◆ STUDY TEXT ◆
BEGIN

SCALARs and strings · Fixed-length data

pack#

Convert a list of Perl values into a binary string according to a template.

pack is the low-level serialiser: you describe the byte layout with a TEMPLATE, hand it a LIST of values, and it returns a scalar whose characters are the concatenated machine-level encoding of those values. It is the inverse of unpack and the standard way to build fixed-width records, wire protocols, C struct layouts, raw IP addresses for sockaddr_in, and any other byte-level payload that Perl does not model as a first-class type.

This page is a directive reference. For a narrative introduction — “I have this wire protocol, how do I parse it?” — start at the pack/unpack tutorial.

Synopsis#

my $bytes = pack TEMPLATE, LIST;
my $ip    = pack "C4",     split /\./, "192.168.1.1";
my $rec   = pack "Z8 Z8 L", $user, $host, $ts;

What you get back#

A plain Perl scalar holding the packed bytes. Its length is the sum of the widths of every template directive; its contents are binary and may contain embedded NUL bytes. Treat it as a byte string, not as text — writing it to a handle with a :utf8 or :encoding(…) layer will re-encode it. Use binmode $fh or open with ">:raw" before emitting.

By default the result is in character mode (C0). A template that starts with U, or switches to U0 mid-template, produces a UTF-8-encoded Unicode string instead. Do not use this as a substitute for the Encode module.

Template syntax#

A TEMPLATE is a sequence of directives. Each directive is an ASCII letter, optionally followed by:

  • a repeat count — a decimal integer, *, or […]

  • one or more modifiers!, <, >

  • a group( ) gathers directives so a repeat count or endianness modifier applies to the whole

Whitespace between directives is ignored. A # introduces a comment running to end-of-line — the same convention as Perl source.

Directive table#

Every pack directive in one place. W is the width in bytes per scalar consumed (a C consumes one value and produces one byte; an a3 consumes one value and produces three bytes). Endian column: native means the CPU’s byte order; big / little are fixed regardless of host.

END

◆ QUESTIONS TO ANSWER ◆
**a)** Decide whether each statement agrees with the Perl pack page. Answer yes or no for each, and quote the words of the page that decide it. (i) The string that pack returns may contain embedded NUL bytes. (ii) Whitespace between template directives changes the result. (iii) pack is the inverse of unpack.
**b)** On the Perl pack page, which character starts a comment inside a template?
**c)** Please print the stretch of the Perl pack page from "Every pack directive" through "regardless of host.".
The material that comes next is from a different source.

◆ GIVEN RECORDS ◆
BEGIN

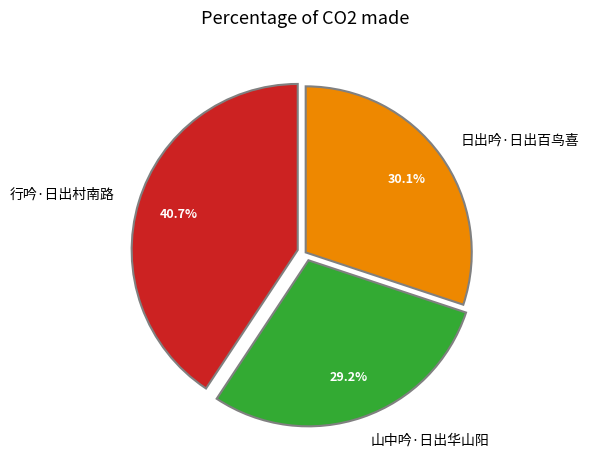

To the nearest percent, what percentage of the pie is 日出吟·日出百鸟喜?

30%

END
BEGIN

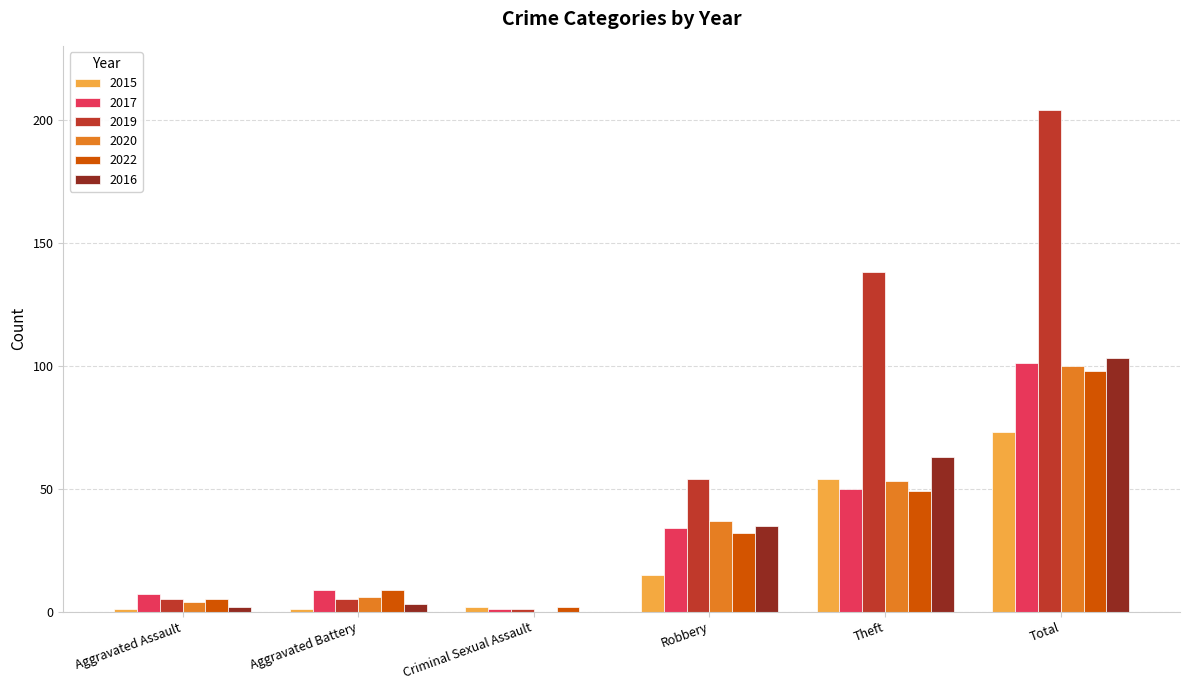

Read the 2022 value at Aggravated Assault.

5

END

◆ OUTPUTS FOR THE TASKS ◆
**a)**
(i) Yes: "its contents are binary and may contain embedded NUL bytes"
(ii) No: "Whitespace between directives is ignored."
(iii) Yes: "It is the inverse of unpack"

**b)** A #, and the comment runs to end-of-line.

**c)**
Every pack directive in one place. W is the width in bytes per scalar consumed (a C consumes one value and produces one byte; an a3 consumes one value and produces three bytes). Endian column: native means the CPU’s byte order; big / little are fixed regardless of host.